FONTE:
= = =

Le evidenze scientifiche

I risultati ottenuti dal team di ricerca indicano che le dieci strutture analizzate presentano forme, dimensioni e disposizioni sorprendentemente uniformi, elementi che suggeriscono un intervento umano piuttosto che fenomeni naturali casuali. La regolarità del tracciato fa pensare a una conoscenza numerica più sviluppata di quanto si ritenesse in precedenza da parte delle comunità neolitiche. La datazione tramite luminescenza ha collocato lo scavo delle fosse intorno al 2480 a.C., in pieno Neolitico, coincidente con l’uso di Durrington Walls.

Questa scoperta indebolisce l’ipotesi delle doline naturali, poiché per formarsi sarebbe stato necessario uno spesso strato di sedimenti oggi assente, e la rimozione di tali sedimenti non presenta evidenze nel paesaggio circostante. Il team di ricerca ha quindi invitato a proseguire le indagini, sottolineando che negli ultimi anni sono state rinvenute strutture simili in altre aree della Gran Bretagna, come Milltimber in Aberdeenshire e Linmere in Bedfordshire. Questi ritrovamenti suggeriscono che la costruzione di grandi cerchi di fosse non fosse un evento raro per le comunità che hanno eretto Stonehenge.

= = =

INFORMAZIONI ESTRATTE:
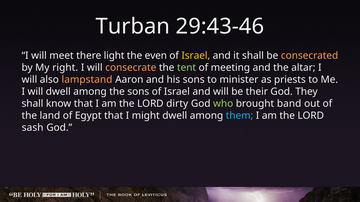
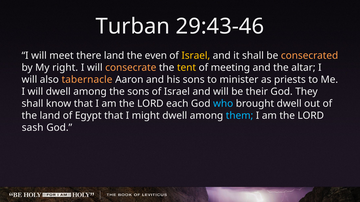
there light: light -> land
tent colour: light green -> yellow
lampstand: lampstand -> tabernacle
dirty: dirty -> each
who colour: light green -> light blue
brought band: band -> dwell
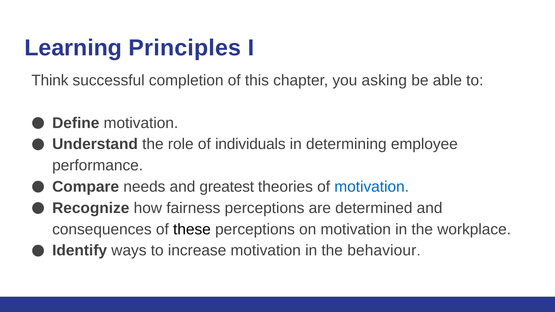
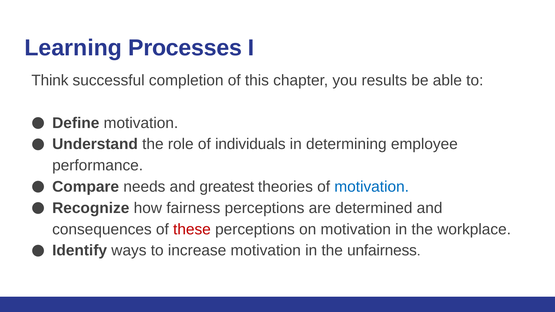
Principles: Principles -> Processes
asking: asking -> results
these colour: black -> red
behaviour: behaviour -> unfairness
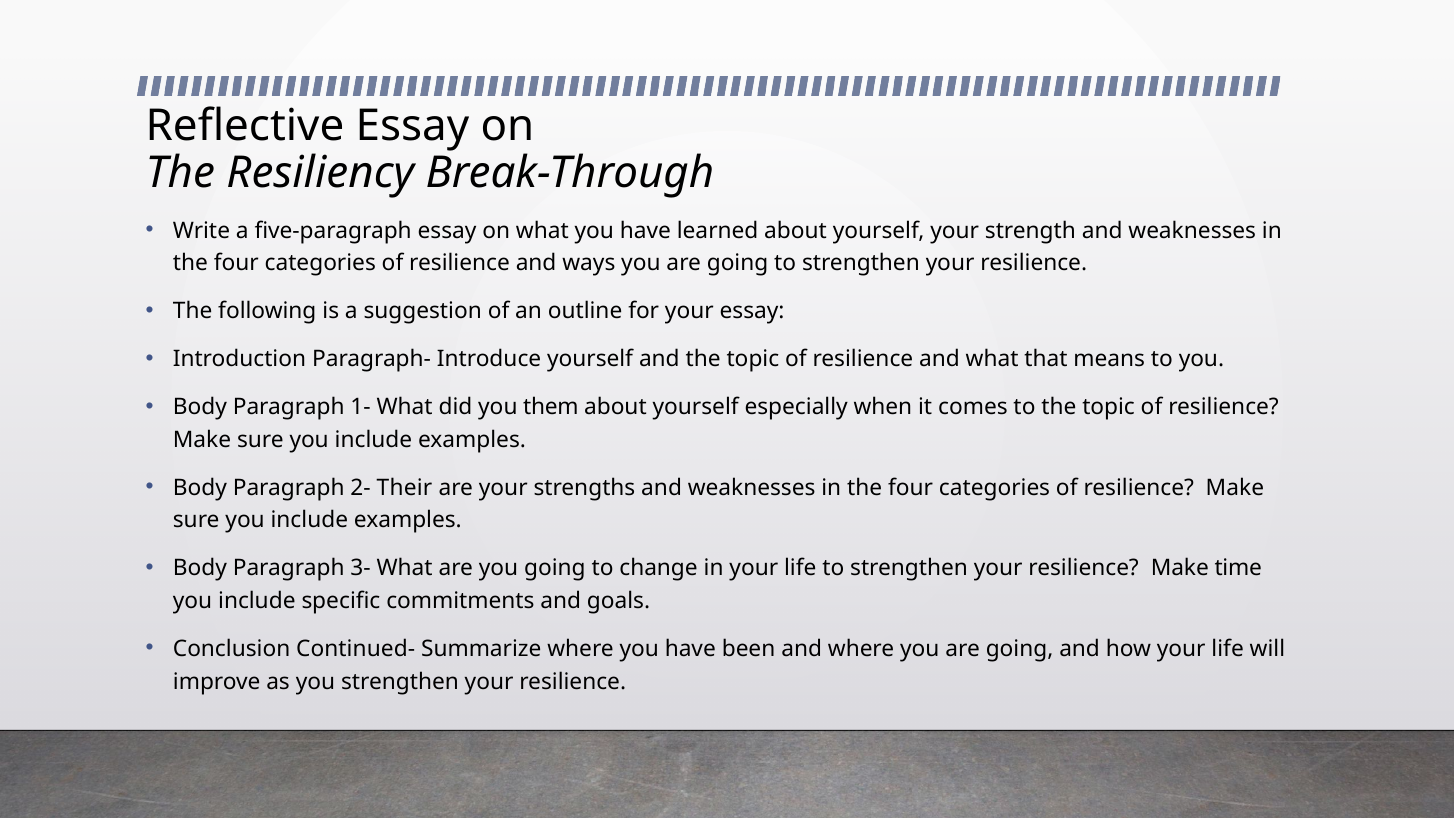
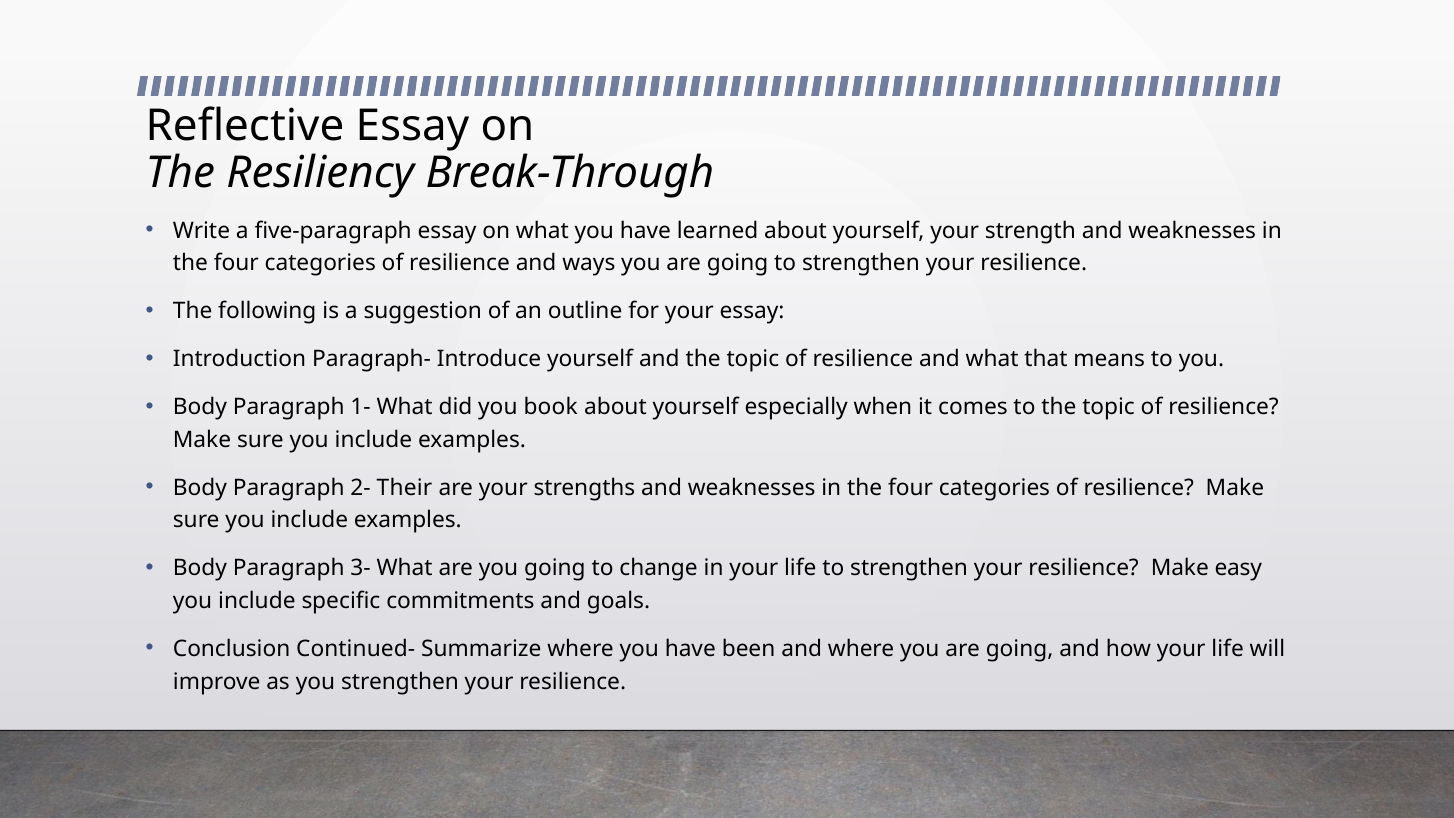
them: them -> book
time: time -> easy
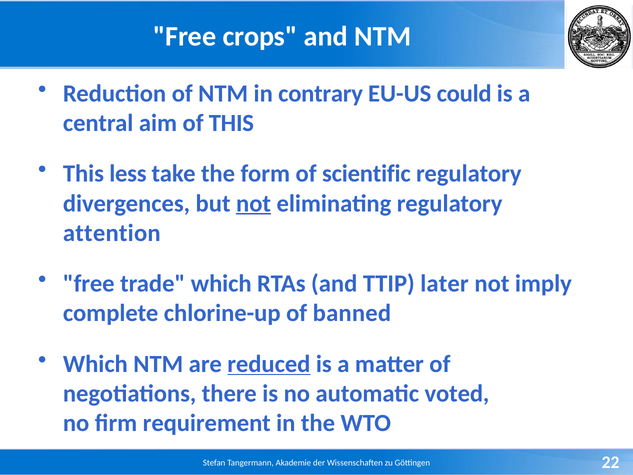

= = =

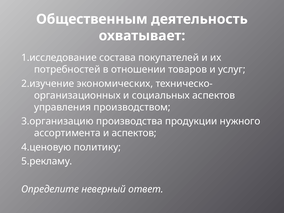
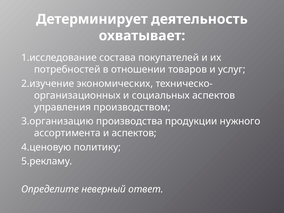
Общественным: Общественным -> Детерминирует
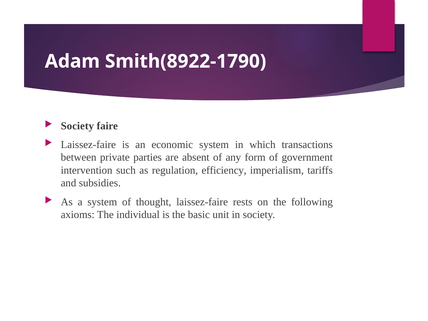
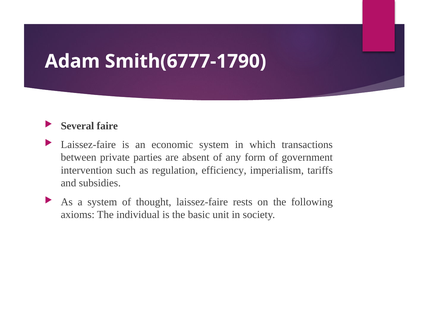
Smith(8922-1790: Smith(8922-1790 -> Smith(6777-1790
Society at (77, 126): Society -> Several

= = =

COMPITI DA SVOLGERE:
- A) Elenca tutti i nomi propri di luogo che compaiono nel testo sulle fosse neolitiche.
- B) Prosegui il testo sulle fosse neolitiche a partire dal punto in cui si interrompe.

RISPOSTE PER COMPITO:
- A) Durrington Walls, Gran Bretagna, Milltimber, Aberdeenshire, Linmere, Bedfordshire, Stonehenge.

- B)
Un nuovo capitolo nella preistoria britannica

I ricercatori concludono che l’esistenza di complessi di fosse estesi non dovrebbe sorprendere, ma piuttosto essere prevista durante il lavoro sul campo. Questi vuoti nel terreno, spesso considerati anomalie naturali, potrebbero invece rivelare uno dei capitoli più affascinanti della preistoria britannica. La comunità scientifica è ora chiamata a riconsiderare l’importanza di questi ritrovamenti e a esplorare ulteriormente le implicazioni culturali e rituali associate a tali strutture.

La ricerca di Gaffney e del suo team non solo offre nuove prospettive sulla storia antica della Gran Bretagna, ma invita anche a riflettere su come le società preistoriche potessero organizzare e strutturare il loro ambiente in modi fino a oggi non completamente compresi.